Cat-Eye syndrome (CES), (OMIM 115470) also known as chromosome 22 partial tetrasomy or inverted duplicated 22q11, was first reported by Haab [1879] based on the primary features of eye coloboma and anal atresia. However, >60% of the patients lack these primary features. Here, we present a 9-month-old female who at birth was noted to have multiple defects, including facial asymmetry with asymmetric retrognathia, bilateral mandibular hypoplasia, branchial cleft sinus, right-sided muscular torticollis, esotropia, and an atretic right ear canal with low-to-moderate sensorineural hearing loss, bilateral preauricular ear tag/pits, and two skin tags on her left cheek. There were no signs of any colobomas or anal atresia. Hemifacial microsomia (HFM) was suspected clinically. Chromosome studies and FISH identified an extra marker originated from 22q11 consistent with CES, and this was confirmed by aCGH. This report expands the phenotypic variability of CES and includes partial tetrasomy of 22q11.1-q11.21 in the differential diagnosis of HFM. In addition, our case as well as the previous association of 22q11.2 deletions and duplications with facial asymmetry and features of HFM, supports the hypothesis that this chromosome region harbors genes important in the regulation of body plan symmetry, and in particular facial harmony.
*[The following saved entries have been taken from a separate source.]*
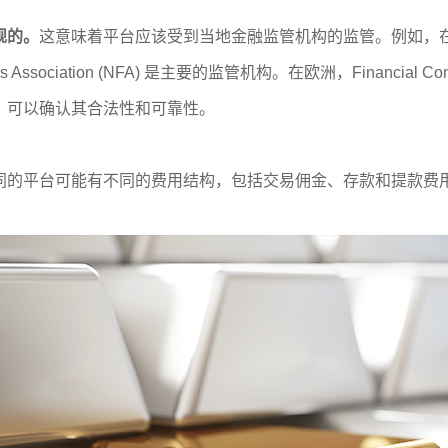
规的。
这意味着平台应该受到当地金融监管机构的监管。例如，在美国，Comm
utures Association (NFA) 是主要的监管机构。在欧洲，Financial C
，可以确认其合法性和可靠性。
同的平台可能有不同的费用结构，包括交易佣金、存款和提款费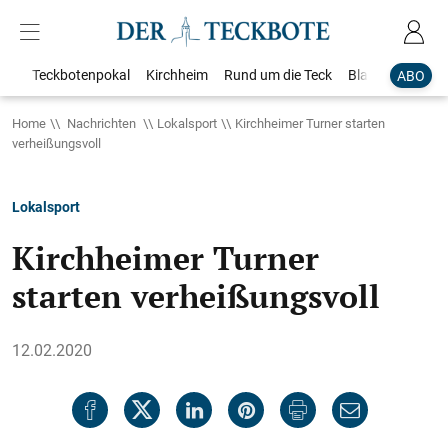
Teckbotenpokal
Kirchheim
Rund um die Teck
Blaulicht
Loka
ABO
Home
Nachrichten
Lokalsport
Kirchheimer Turner starten
verheißungsvoll
Lokalsport
Kirchheimer Turner
starten verheißungsvoll
12.02.2020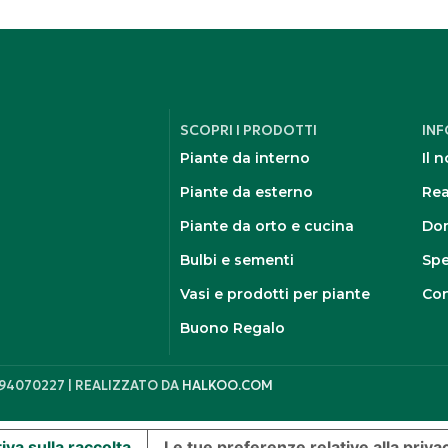
SCOPRI I PRODOTTI
IN
Piante da interno
Il 
Piante da esterno
Rea
Piante da orto e cucina
Dom
Bulbi e sementi
Spe
Vasi e prodotti per piante
Con
Buono Regalo
394070227 | REALIZZATO DA
HALKOO.COM
iva sulla raccolta
Le tue preferenze relative alla priva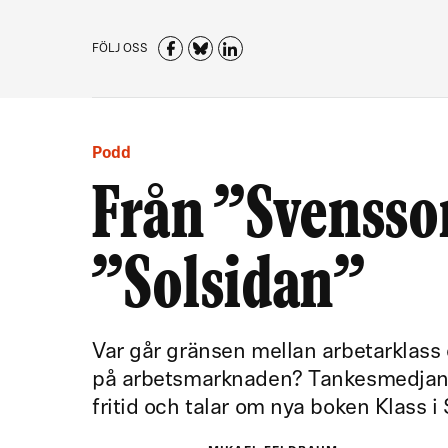
FÖLJ OSS
Podd
Från ”Svensson
”Solsidan”
Var går gränsen mellan arbetarklass 
på arbetsmarknaden? Tankesmedjan 
fritid och talar om nya boken Klass i 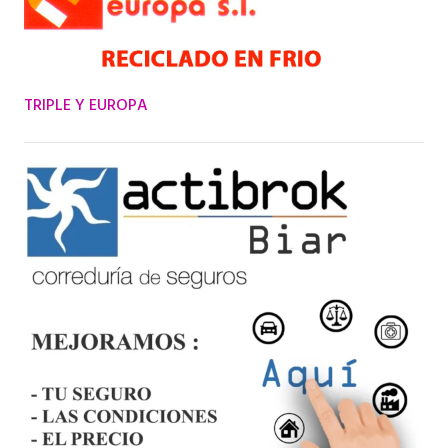
TRIPLE Y EUROPA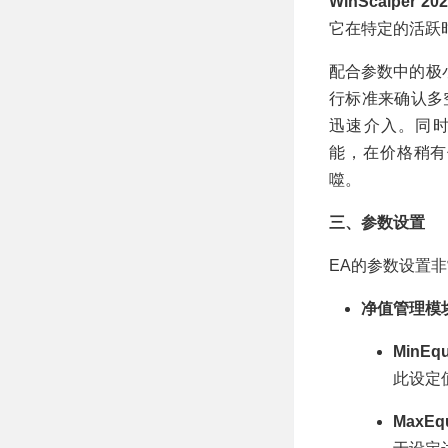
WinScalper 20
它在特定的活跃
配合参数中的极
行标准来确认多
迅速介入。同
能，在价格稍有
噬。
三、参数设置
EA的参数设置
净值管理模
MinEq
此设定
MaxEq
First report of a de novo 18q11.2 microdeletion including GATA6 associated with complex congenital heart disease and renal abnormalities.

Deletions of the long arm of chromosome 18 have been previously reported in many patients. Most cases involve the more distal regions of the long arm (18q21.1->qter). However, proximal interstitial deletions involving 18q11.2 are extremely rare. Here we report on a 14-month-old female with a 4.7 Mb (19,667,062-24,401,876 hg19) de novo interstitial deletion within chromosomal band 18q11.2, which includes GATA6 and 24 other RefSeq genes. The clinical features of our patient include complex congenital heart defects, a double outlet right ventricle, a subaortic ventricular septal defect, D-malposed great arteries, an atrial septal defect, a dysplastic aortic valve and patent ductus arteriosus. In addition, she had renal anomalies-a duplicated collecting system on the left and mild right hydronephrosis. These heart and renal defects are not reported in other patients with 18q proximal interstitial deletions. Heterozygous point mutations in GATA6, encoding for a zinc finger transcription factor, have been shown to cause congenital heart defects. Given the well-established biological role of GATA6 in cardiac development, a deletion of GATA6 is very likely responsible for our patient's complex congenital heart defects. This is the smallest and most proximal 18q11.2 deletion involving GATA6 that is associated with complex congenital heart disease and renal anomalies.